2016 Norges Bank had been steadily increasing its cash rate. However, in 2020 the central bank reduced the cash rate from 1.5% to 0.0% (IMF, 2021). There was also a temporary    easing of mortgage regulations through establishing a swap facility of $30 billion USD between US Federal Reserve and Norges Bank (IMF, 2021). Additional monetary policies  included an expansion in the ability of the banks to borrow more in USD against collateral and increase provision of additional liquidity to banks through loans of differing maturities   (IMF, 2021).

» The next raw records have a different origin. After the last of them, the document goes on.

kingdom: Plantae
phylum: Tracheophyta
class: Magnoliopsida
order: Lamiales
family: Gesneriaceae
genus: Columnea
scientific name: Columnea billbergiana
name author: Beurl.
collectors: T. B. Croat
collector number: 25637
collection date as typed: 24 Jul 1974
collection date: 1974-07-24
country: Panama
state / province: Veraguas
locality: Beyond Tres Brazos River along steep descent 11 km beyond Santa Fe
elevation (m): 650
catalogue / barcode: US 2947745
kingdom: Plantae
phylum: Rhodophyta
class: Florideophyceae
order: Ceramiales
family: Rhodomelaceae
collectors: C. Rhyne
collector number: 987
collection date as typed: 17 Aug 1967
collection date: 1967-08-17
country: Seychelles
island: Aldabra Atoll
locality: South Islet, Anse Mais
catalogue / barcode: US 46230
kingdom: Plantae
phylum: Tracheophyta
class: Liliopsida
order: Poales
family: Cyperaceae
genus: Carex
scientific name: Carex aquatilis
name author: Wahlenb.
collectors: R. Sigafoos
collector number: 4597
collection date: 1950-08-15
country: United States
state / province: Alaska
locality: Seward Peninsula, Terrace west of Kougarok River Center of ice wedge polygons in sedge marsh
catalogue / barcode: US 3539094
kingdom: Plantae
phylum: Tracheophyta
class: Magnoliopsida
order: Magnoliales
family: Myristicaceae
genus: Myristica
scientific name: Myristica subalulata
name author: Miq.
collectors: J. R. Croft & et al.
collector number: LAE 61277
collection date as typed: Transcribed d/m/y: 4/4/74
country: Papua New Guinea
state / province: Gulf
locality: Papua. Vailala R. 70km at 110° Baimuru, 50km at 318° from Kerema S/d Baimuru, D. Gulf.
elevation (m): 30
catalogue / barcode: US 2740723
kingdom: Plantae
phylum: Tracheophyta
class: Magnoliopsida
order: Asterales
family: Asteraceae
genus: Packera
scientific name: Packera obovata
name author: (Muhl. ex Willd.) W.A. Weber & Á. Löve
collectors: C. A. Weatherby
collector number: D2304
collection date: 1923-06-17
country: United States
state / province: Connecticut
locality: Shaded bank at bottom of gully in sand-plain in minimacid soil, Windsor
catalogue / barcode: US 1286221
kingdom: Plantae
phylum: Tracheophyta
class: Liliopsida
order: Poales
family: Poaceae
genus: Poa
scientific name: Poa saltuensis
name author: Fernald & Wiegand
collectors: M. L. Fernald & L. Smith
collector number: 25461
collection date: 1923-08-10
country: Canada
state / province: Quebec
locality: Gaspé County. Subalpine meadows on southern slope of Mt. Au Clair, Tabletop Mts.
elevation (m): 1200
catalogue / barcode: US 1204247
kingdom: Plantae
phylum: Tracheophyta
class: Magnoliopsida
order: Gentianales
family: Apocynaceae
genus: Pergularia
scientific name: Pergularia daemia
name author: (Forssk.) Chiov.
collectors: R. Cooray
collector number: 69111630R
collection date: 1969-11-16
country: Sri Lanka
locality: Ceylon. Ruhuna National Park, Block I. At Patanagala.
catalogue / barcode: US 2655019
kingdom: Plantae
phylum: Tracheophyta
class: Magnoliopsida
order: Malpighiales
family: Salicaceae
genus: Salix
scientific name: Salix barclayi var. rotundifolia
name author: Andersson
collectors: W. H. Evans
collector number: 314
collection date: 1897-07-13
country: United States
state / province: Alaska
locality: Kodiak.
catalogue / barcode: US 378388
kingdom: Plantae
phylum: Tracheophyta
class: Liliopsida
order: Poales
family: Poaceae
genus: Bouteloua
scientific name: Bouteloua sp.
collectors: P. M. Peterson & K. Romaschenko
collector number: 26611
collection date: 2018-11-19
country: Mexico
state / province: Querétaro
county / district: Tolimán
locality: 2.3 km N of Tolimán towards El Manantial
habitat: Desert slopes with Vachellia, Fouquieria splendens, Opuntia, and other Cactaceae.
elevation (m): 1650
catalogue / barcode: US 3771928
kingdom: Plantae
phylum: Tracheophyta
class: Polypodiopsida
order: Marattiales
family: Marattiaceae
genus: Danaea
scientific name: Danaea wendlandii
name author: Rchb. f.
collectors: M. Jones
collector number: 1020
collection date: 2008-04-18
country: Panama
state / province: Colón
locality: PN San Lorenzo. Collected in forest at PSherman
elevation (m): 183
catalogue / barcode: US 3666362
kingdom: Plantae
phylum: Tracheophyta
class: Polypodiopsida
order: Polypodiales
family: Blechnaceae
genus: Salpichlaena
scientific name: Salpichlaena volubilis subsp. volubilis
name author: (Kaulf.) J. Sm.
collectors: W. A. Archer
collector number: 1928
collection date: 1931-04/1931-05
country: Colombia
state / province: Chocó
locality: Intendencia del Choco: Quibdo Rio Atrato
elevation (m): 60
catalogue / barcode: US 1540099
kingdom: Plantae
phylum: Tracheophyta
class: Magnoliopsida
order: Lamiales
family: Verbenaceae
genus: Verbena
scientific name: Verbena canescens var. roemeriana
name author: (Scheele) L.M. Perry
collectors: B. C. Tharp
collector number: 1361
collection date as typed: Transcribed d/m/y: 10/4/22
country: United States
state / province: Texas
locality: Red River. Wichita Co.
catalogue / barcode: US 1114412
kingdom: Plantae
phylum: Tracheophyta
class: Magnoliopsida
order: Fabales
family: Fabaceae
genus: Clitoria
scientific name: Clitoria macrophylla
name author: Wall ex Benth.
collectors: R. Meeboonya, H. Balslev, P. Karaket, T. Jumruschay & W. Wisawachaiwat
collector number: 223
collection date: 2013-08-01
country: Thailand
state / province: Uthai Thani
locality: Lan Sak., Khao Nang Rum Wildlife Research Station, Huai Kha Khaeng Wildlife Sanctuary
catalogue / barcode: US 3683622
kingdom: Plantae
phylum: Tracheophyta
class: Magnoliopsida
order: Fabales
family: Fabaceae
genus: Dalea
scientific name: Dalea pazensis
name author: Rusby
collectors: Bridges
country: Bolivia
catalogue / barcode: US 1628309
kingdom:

These policies were implemented to increase liquidity in the interbank money market and   therefore provide commercial banks more flexibility, allowing them to lend more. Savings rates were also lowered, therefore reducing the opportunity cost for consumption incentivising investors, and consumers to borrow more. Therefore, an increase in the funds and investment opportunities results in the AD and real GDP increasing. Consequently, the  monetary policies also contributed to the increase in annual GDP growth from -0.72% (2020) to 3.92% (2021) (Figure 1). This is represented in the AD-AS model (Figure 3) with the AD curve shifting to the right (AD0 to AD1).

However, there are some limitations in the implementation of these policies. The effectiveness of reducing the cash rate was limited because it has historically been low (Norges Bank, 2022). Therefore, further decreasing the rate has had a restricted effect, as consumer confidence was also low during the pandemic (-6.6 points in August 2020). Additionally, the reduction in the cash rate also resulted in house prices increase nationally by approximately 9% over a year (Norges Bank, 2021). This sudden increase can be disastrous and potentially result in another financial crisis as it will affect consumers in numerous ways such as future interest rates.


Figure 3: AD-AS model representing the impacts of fiscal and monetary policy on Norwegian economy.